Indeed Hitler, writing some 90 years before Sessions in Mein Kampf, claimed to have been inspired by that law.

On January 16, however, Sessions told Fox News that America should have an immigration system more like Canada, which, according to the him, accepts immigrants based more on education and ability than the US does.

Either Sessions has had a radical change of heart from the time only three years ago when he praised the racially bigoted 1924 Johnson Reed immigration act, or else he may be unaware that immigrants from Europe are a small minority in Canada, down to 11.6 percent of all immigrants in 2016, an even smaller percentage than immigrants from Africa, which Canada obviously does not consider to be a "shithole" (or "shithouse" - I want be sure to quote the US president correctly), part of the world.

By far the largest percentage of immigrants to Canada are from Asia.

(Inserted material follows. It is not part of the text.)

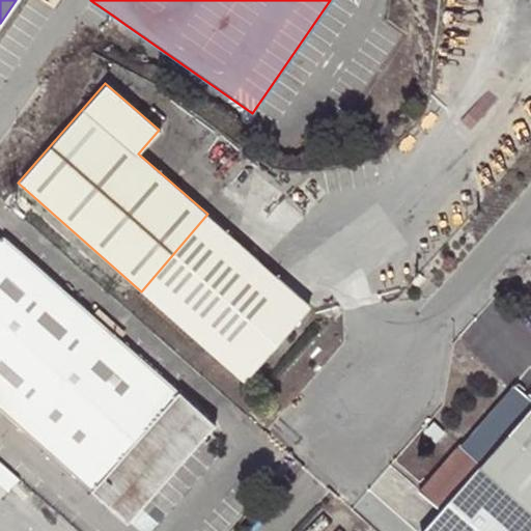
[(311,305),(207,214),(141,291),(244,381),(311,305)]
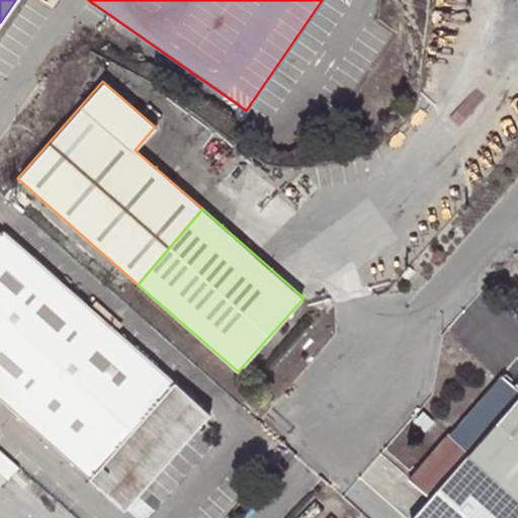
[(210,412),(5,235),(2,238),(0,235),(0,400),(122,509),(210,412)]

If Sessions is indeed aware of the fact that the ethnic makeup of Canada's immigrant population is a far cry from that of the northern-Europe paradigm in the 1924 "national origins" immigration law which Sessions held up as an ideal in his "Immigration Handbook for Senate Republicans" only three years ago, he may just want to go and have a friendly chat with his boss, Donald Trump, who on January 11 said that America needs immigrants from "countries like Norway", not from Africa or Haiti.

Sessions and other supporters of the RAISE Act, which would give preference to parts of the world such as Europe where English is widely understood and higher education widely available, while ending extended family immigration and the visa lottery which benefit mainly non-white immigrants from other parts of the world, may think that their proposals will make America's immigration system white again - as it was between 1924 and 1964.

But if America really becomes more like Canada with regard to immigration, supporters of the white supremacist immigration system which Donald Trump endorsed on January 11 (and has since unconvincingly tried to walk back from) may regret what they wished for.